A teacher friend told me a story, after we heard about Anthony Bourdain. He was teaching his last class on a Friday before a break. He wished the students a great break. Everyone was happy, giving high fives, and walking out of the classroom with smiles on their faces. One girl lingered behind.
When everyone left, she remained in her seat. "I'm gonna have a great weekend," she told the teacher. "I'm going to kill myself."
He sat and talked to her for a while. When she became quiet, he managed to get up and call the principal's office. They sent in a social worker and a guidance counselor, who took charge of the situation. They sat and spoke with the girl for hours. The parents came and got her. My friend doesn't know what happened during the week off, but he remembers that the girl came back, not having killed herself.
The girl's parents both called and visited the school to thank him. I don't suppose there were any Danielson points for this. After all, no one had observed the questioning, and no one can accurately determine the degrees of knowledge the questions in this conversation entailed. Most importantly, there's no evidence any of this actually raised test scores.
Now Governor Cuomo has burst into the arena, on his 2020 white steed, proposing that teachers should be able to have guns taken away from the homes of troubled students. This is not actually a bad idea. If there were fewer guns, there would be fewer suicides. But it's kind of a small niche Cuomo's forged with this, a remarkably small one actually.
My friend's story is unusual in that few students are likely to just open up like that and give a direct warning to a classroom teacher. It's actually a great and lucky thing that the girl decided to open up to him at that particular moment. What if he didn't stress the great weekend? Would she have said anything? Who knows?

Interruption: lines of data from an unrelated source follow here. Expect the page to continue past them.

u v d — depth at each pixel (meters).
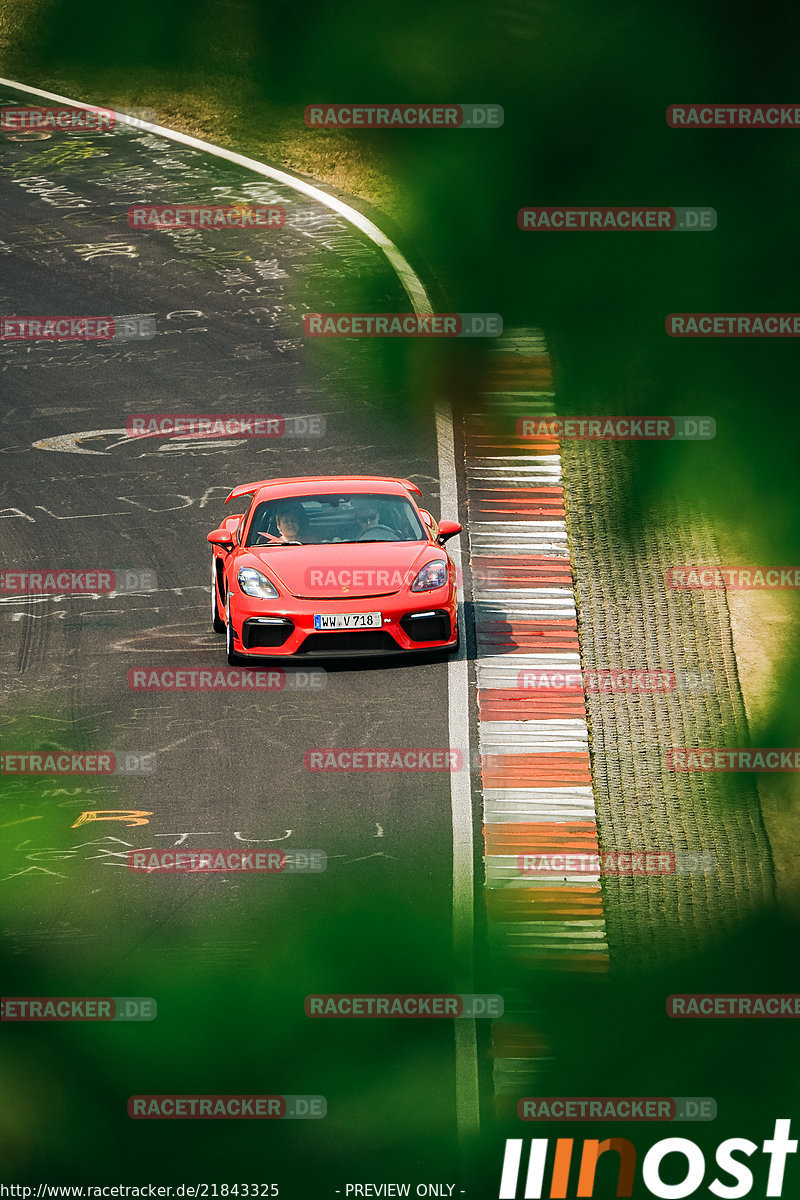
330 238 85.75
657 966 33.69
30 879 36.06
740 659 47.78
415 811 38.72
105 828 38.22
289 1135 28.73
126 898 35.22
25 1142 28.52
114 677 46.19
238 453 63.62
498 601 50.50
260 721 43.12
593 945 34.06
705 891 36.53
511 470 61.22
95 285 81.00
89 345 74.56
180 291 80.00
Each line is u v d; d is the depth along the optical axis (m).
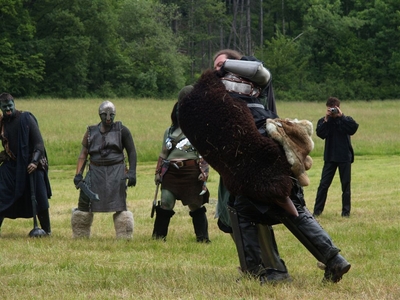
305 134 8.47
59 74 112.50
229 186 8.49
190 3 141.00
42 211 15.10
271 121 8.48
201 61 140.12
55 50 110.81
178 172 14.16
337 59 138.75
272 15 150.88
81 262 10.86
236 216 8.81
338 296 8.32
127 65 118.75
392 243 12.90
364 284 8.91
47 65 112.19
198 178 14.16
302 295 8.31
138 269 10.15
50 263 10.84
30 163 14.80
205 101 8.62
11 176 14.86
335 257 8.64
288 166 8.39
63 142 43.16
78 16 114.50
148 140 45.97
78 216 14.53
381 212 18.48
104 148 14.49
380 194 23.23
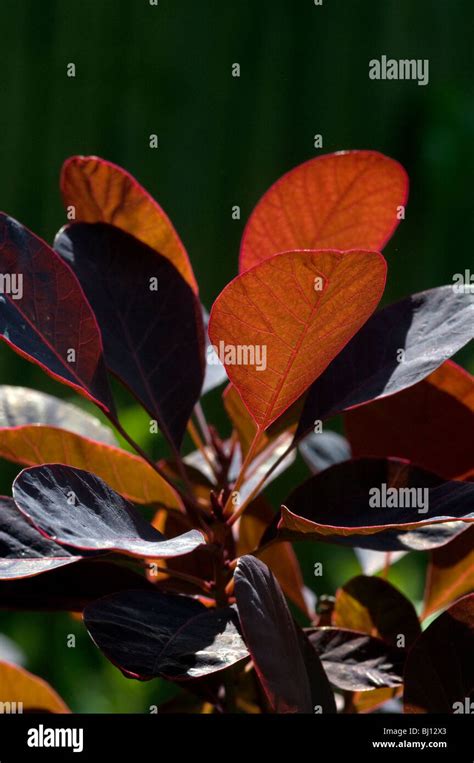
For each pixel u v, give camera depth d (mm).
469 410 633
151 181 1536
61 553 593
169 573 606
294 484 1479
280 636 560
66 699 1155
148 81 1533
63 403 683
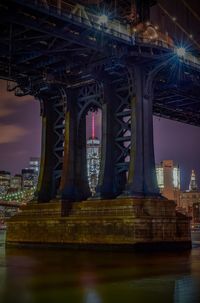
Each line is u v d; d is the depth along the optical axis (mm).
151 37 49312
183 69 55312
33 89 57688
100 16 45312
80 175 55812
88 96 55500
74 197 54594
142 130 49938
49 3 41812
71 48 47500
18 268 32688
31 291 22359
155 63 50969
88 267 32781
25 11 40781
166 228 48094
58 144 59156
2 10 39500
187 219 50719
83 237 50062
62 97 57469
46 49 47344
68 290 22547
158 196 49219
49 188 58219
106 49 47000
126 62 49469
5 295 21281
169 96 64438
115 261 36906
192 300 19594
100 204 49562
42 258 40531
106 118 52344
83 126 56969
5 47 46438
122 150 52000
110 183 51438
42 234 54562
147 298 20125
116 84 53750
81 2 46469
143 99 50656
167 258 39312
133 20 48906
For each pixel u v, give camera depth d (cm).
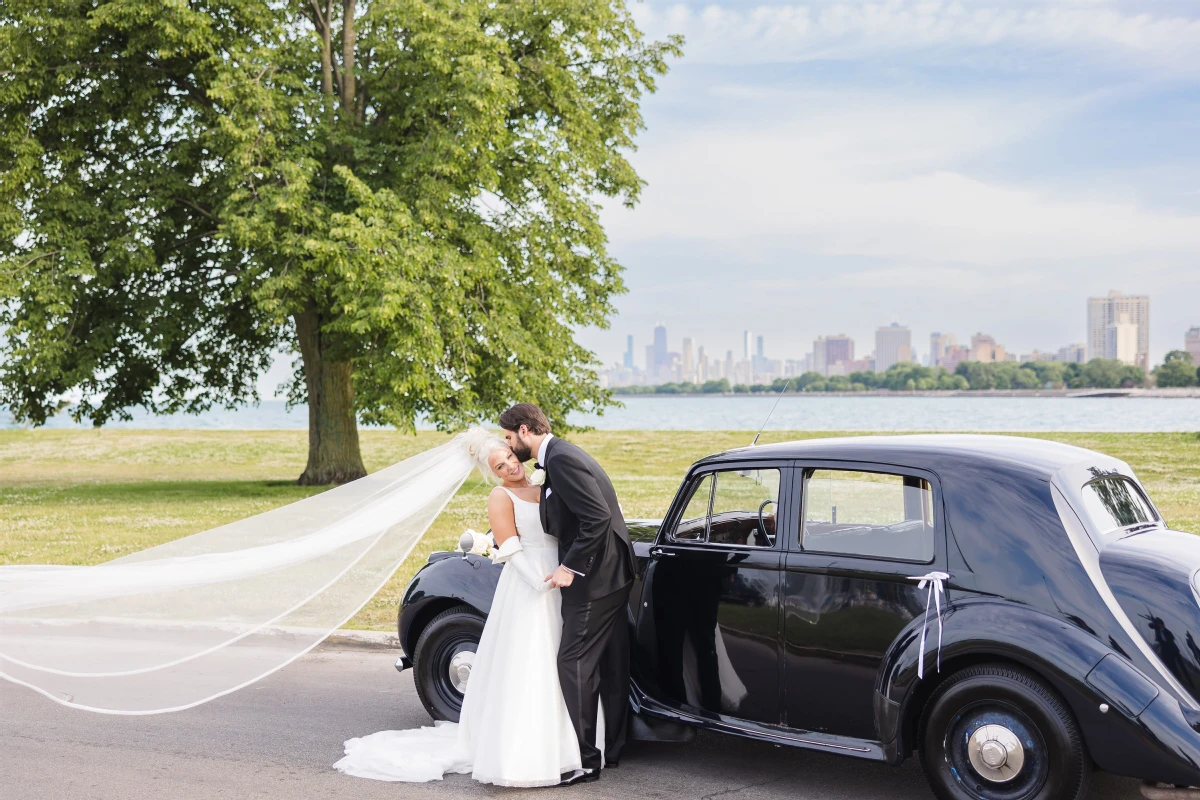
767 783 506
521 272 2355
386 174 2167
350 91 2295
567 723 504
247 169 1930
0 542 1353
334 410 2391
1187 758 377
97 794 491
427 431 4962
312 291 2061
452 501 1845
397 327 1922
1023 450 471
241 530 628
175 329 2261
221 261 2275
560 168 2336
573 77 2381
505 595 519
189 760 545
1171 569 410
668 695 533
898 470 465
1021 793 414
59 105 2177
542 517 516
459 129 2031
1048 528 427
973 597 430
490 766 493
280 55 2075
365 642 841
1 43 2003
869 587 459
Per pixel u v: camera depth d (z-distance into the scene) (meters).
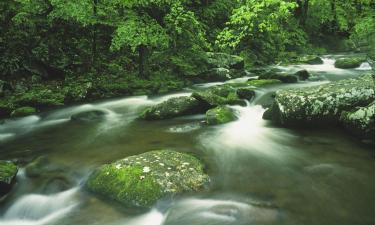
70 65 12.95
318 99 7.29
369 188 4.98
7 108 10.09
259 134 7.44
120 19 12.39
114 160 6.35
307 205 4.57
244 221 4.25
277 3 16.09
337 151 6.31
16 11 12.45
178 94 12.13
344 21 24.67
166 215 4.51
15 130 8.84
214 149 6.70
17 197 5.26
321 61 17.94
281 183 5.23
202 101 9.04
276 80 12.59
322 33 26.44
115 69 13.60
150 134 7.78
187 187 4.97
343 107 7.24
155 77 13.55
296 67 16.75
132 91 12.34
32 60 12.20
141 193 4.78
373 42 11.74
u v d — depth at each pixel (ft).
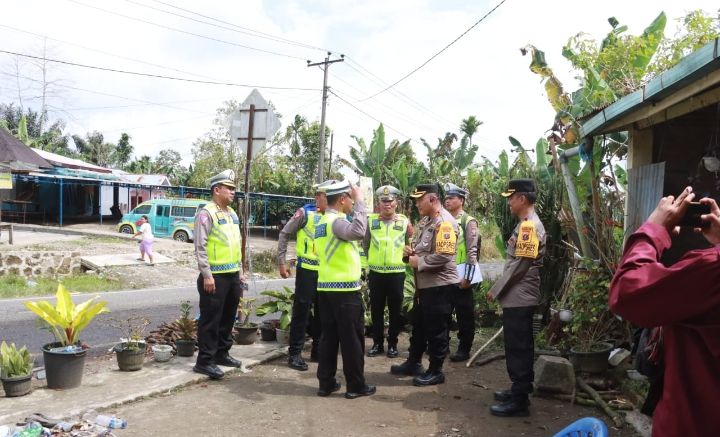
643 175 16.38
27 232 75.56
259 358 19.25
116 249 60.03
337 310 15.39
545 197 22.34
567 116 21.40
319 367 15.84
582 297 17.61
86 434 12.35
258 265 57.72
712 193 16.42
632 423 13.39
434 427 13.57
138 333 18.25
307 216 19.10
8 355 14.58
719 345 4.77
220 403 14.96
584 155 18.72
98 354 21.01
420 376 17.12
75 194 107.86
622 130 17.57
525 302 14.20
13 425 12.48
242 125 23.17
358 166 66.90
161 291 40.83
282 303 21.98
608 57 21.12
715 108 16.12
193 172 114.83
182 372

Cuomo's idea is likely directed more against school shootings than suicide, though who knows what exactly is rattling between Andy's ears? How many school shooters are likely to drop hints or tell a classroom teacher they're gonna come in tomorrow and kill everyone the next day? I'll take a wild guess and say few indeed. Cuomo may earn some brownie points with some voters for this, but it's not likely to fix the issue.
In fairness, this issue can't be resolved at a state level. With other states having relatively lax laws, with the gun show loophole, and with a Congress bought and paid for by the NRA, anyone can cross a border or two and buy whatever. There's an issue that really needs to be addressed.
Meanwhile, in the rare to nonexistent instances that a student advises a teacher that he's got an arsenal at home to shoot up the school with, I suppose teachers will be able to request they be confiscated. I guess if it happens, we shall all be relieved. It seems, though, very much like a band-aid on a gaping wound--like it will affect virtually nothing. How does Cuomo even think of this stuff?
We've got a President who's in the bag for the NRA, along with a whole lot of Senators and Congresspersons. Until we dump them, we're not going to be able to do much but apply band-aids. Cuomo will probably get some Brownie points with someone or other for doing this, but I'm left wondering how we live in a country where this is even possible.
When I posted the article on Facebook, I got a bunch of responses wondering where this would fit into the Danielson rubric. Will you get rated effective if they find guns in the student's home? Ineffective if you don't? Who knows? Will you get a letter in your file for making the student feel bad after they took the guns out of his house? Isn't it incredible that our minds even go to those places?
And yet there we are. I suppose it's better than the usual "thoughts and prayers" nonsense. How much, though, is an open question.